Mitochondrial theory of aging matures--roles of mtDNA mutation and oxidative stress in human aging.

Mitochondrial theory of aging, a variant of free radical theory of aging, proposes that accumulation of damage to mitochondria and mitochondrial DNA (mtDNA) leads to aging of humans and animals. It has been supported by the observation that mitochondrial function declines and mtDNA mutation increases in tissue cells in an age-dependent manner. Age-related impairment in the respiratory enzymes not only decreases ATP synthesis but also enhances production of reactive oxygen species (ROS) through increased electron leakage in the respiratory chain. Human mtDNA, which is not protected by histones and yet is exposed to high levels of ROS and free radicals in the matrix of mitochondria, is susceptible to oxidative damage and mutation in tissue cells. In the past decade, more than one hundred mtDNA mutations have been found in patients with mitochondrial disease, and some of them also occur in aging human tissues. The incidence and abundance of these mutant mtDNAs are increased with age, particularly in tissues with great demand for energy. On the other hand, recent studies have revealed that the ability of the human cell to cope with oxidative stress is compromised in aging.

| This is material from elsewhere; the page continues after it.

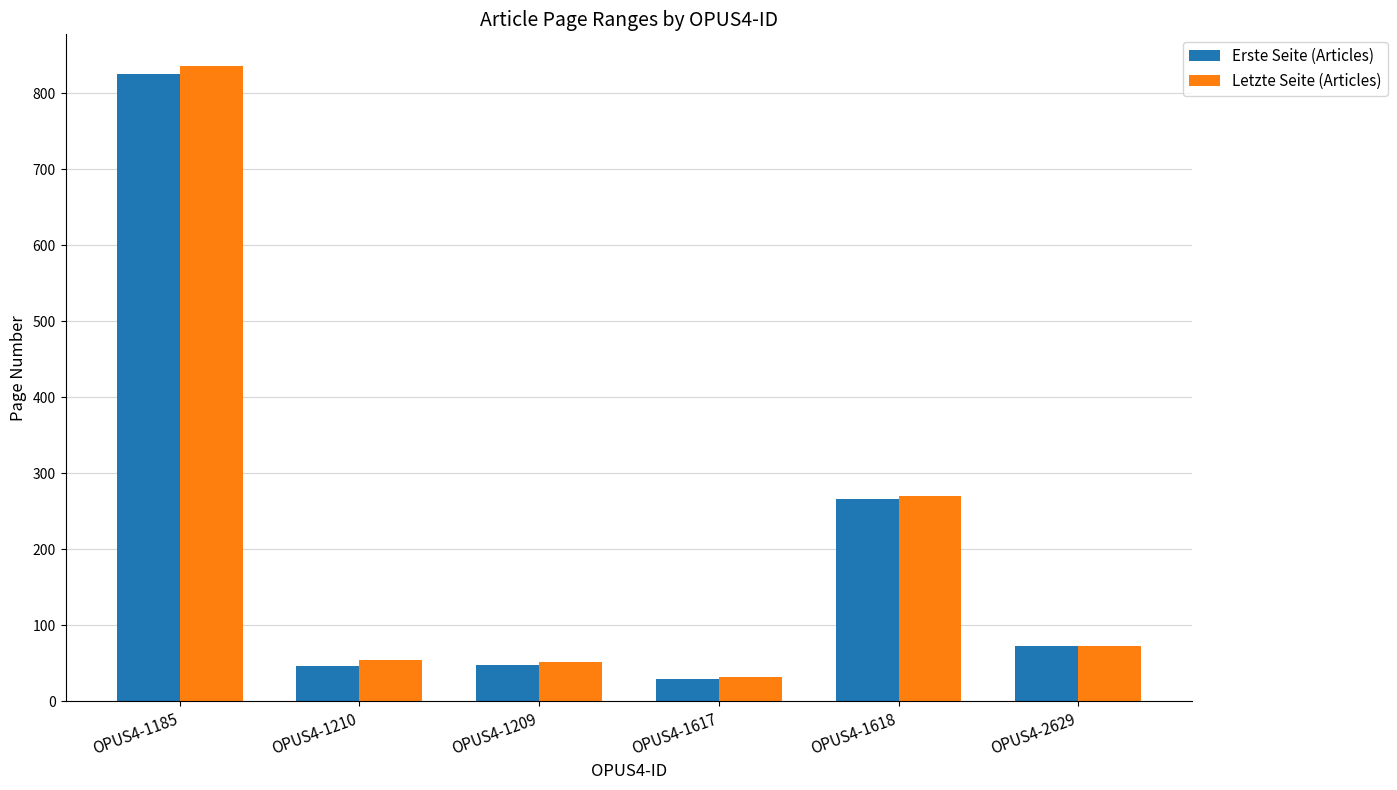

How many values in the Erste Seite (Articles) series are below 73?

3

Comparative analysis of gene expression by microarray technology has shown that a number of genes related to oxidative stress response are altered in aging animals. We discovered that the transcripts of early growth response protein-1, growth arrest and DNA damage-inducible proteins and glutathione S-transferase genes are increased in response to oxidative stress in human skin fibroblasts. Moreover, the activities of Cu,Zn-SOD, catalase and glutathione peroxidase decrease with age, whereas Mn-SOD activity increases with age up to 65 years and slightly declines thereafter in skin fibroblasts. Such an imbalance in the function of antioxidant enzymes may result in excess production of damaging ROS in the cell. This notion is supported by the observation that intracellular levels of H2O2 and oxidative damage to DNA and lipids are significantly increased with age of the fibroblast donor. Furthermore, the mitochondrial pool of reduced glutathione declines and DNA damage is enhanced in aging tissues. Taken together, these observations and our previous findings that mtDNA mutations and oxidative damage are increased in aging human tissues suggest that mitochondrial theory of aging is mature.